TEXT EXCERPT>
■ ■ ■ ■ ■ ■ ■
- Series one logo
- Presented by: Davina McCall
- No. of days: 8
- No. of housemates: 6
- Winner: Jack Dee
- Runner-up: Claire Sweeney
- Related show: Red Nose Day 2001
- No. of episodes: 8

Release
- Original network: Channel 4; BBC One;
- Original release: 9 March – 16 March 2001

Series chronology
- Next → Series 2

= Celebrity Big Brother (British TV series) series 1 =

Celebrity Big Brother 1, also referred to as Celebrity Big Brother 2001, is the first series of the British reality television show Celebrity Big Brother. The show is based on an originally Dutch TV series of the same name created by producer John de Mol Jr. in 1997. In honour of Comic Relief, six celebrities entered the Big Brother house.

The series premiered on 9 March 2001, and lasted for a total of eight days. It concluded on 16 March 2001 when comedian Jack Dee was crowned the winner. The series revolved around a group of celebrities living in a custom-built house with no contact with the outside world. Each week, the housemates are required to nominate two people for eviction. The two or more people with the most votes were nominated to leave the House. The viewers then decided which of the nominees should leave, with the selected person leaving during a live show. This process continued until only three housemates remained, at which time the public voted for which of them should win the series. Unlike the original show, Celebrity Big Brother saw the housemates competing for charity.
■ ■ ■ ■ ■ ■ ■
DATA BLOCK>

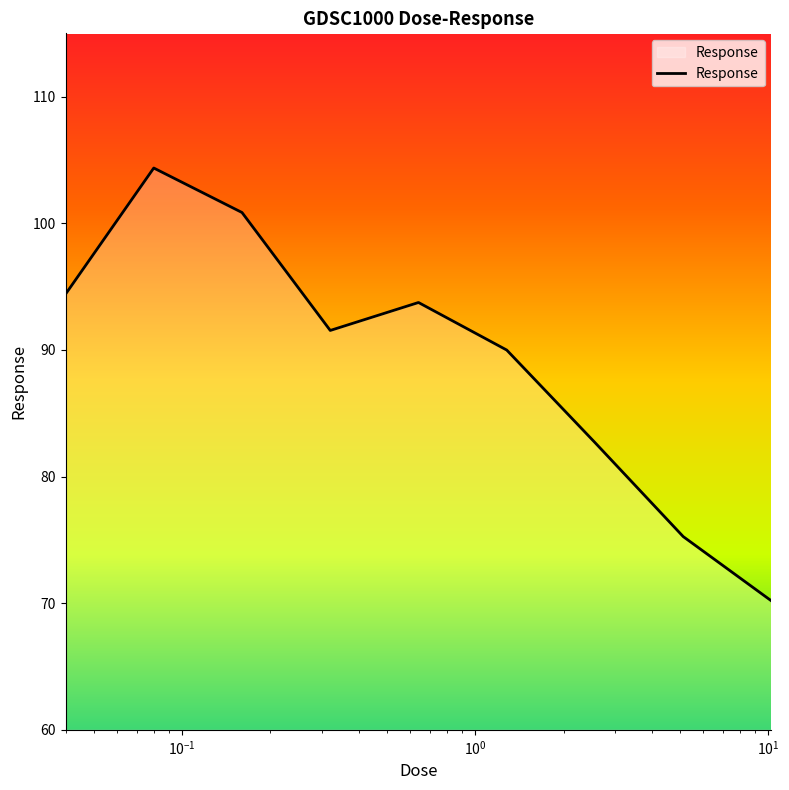

What is the average value?

89.2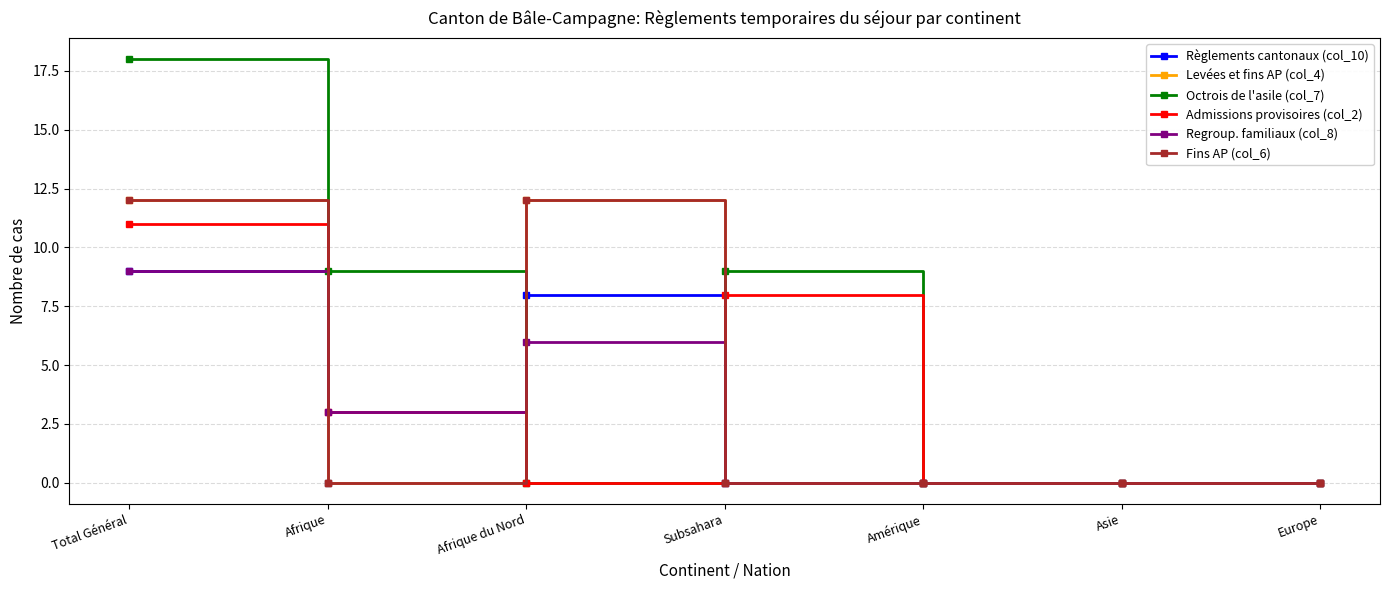

How many interior local valleys does the Regroup. familiaux (col_8) series have?

1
■ ■ ■ ■ ■ ■ ■
PROBLEMS AND TASKS>
1 – Please say whether each statement agrees with the article on the first Celebrity Big Brother series, answering yes or no and quoting the deciding words of the article: (a) The series aired on both Channel 4 and BBC One. (b) Seven celebrities entered the house. (c) The housemates competed for money for themselves.
2 – According to the article on the first Celebrity Big Brother series, who created the Dutch show it is based on, and in what year?
3 – Write the next part of the article on the first Celebrity Big Brother series, starting after its final sentence.

SET OF ANSWERS>
1 –
(a) Yes: "Original network: Channel 4; BBC One;"
(b) No: "six celebrities entered the Big Brother house."
(c) No: "Celebrity Big Brother saw the housemates competing for charity."

2 – Producer John de Mol Jr. created it in 1997.

3 –
On 17 March 2023, a special twenty-second anniversary show aired as part of the 2023 Comic Relief event. The show titled When Comic Relief Did Big Brother was broadcast at 10pm on BBC Two. It featured interviews with five of the six housemates (Chris Eubank did not participate) with a look back on the series and their time in the house. Marcus Bentley narrated the episode.

==Production==

===Broadcasts===
The series premiered on 9 March 2001, on Channel 4. The contestants were recorded 24 hours a day with cameras fixed around the house, and had to wear portable microphones. Due to the tie-in with Comic Relief, the first series was partly broadcast on BBC One in the week leading up to the telethon. Channel 4 broadcast a daily 30-minute highlights show, and from the second day on there was a live eviction show hosted by Davina McCall, where the evicted housemate was interviewed. In the nightly highlight episodes, viewers are shown various highlights of a specific day in the house. BBC One's coverage consisted of a behind-the-scenes launch show hosted by McCall and 10-minute-long updates each day. Due to the length of the series, the psychologists featured in the main series did not return for Celebrity Big Brother 1, but did continue to appear in the main series. The series ended on 16 March (Red Nose Day) and the finale was broadcast live on both Channel 4 and BBC One as part of the evening's Comic Relief telethon. In total, the series lasted for a total of 8 days. Initially, Celebrity Big Brother was meant to be a one-time series, but due to the success it was later brought back as an annual event, airing while the main series was completed. Celebrity Big Brother 1 was the first season in the UK edition of Big Brother to feature a live premiere, something that would be used from Big Brother 3 onward.

===Prizes===
The six celebrities in the game are competing for charity, rather than a grand prize for themselves. While in the house, the housemates attempted to complete various tasks assigned by Big Brother in exchange for a grocery budget, which they used to buy food and luxuries; this included buying things such as alcohol and cigarettes. Celebrity Big Brother 1, much like the main series, did not feature luxury competitions or prizes throughout the season.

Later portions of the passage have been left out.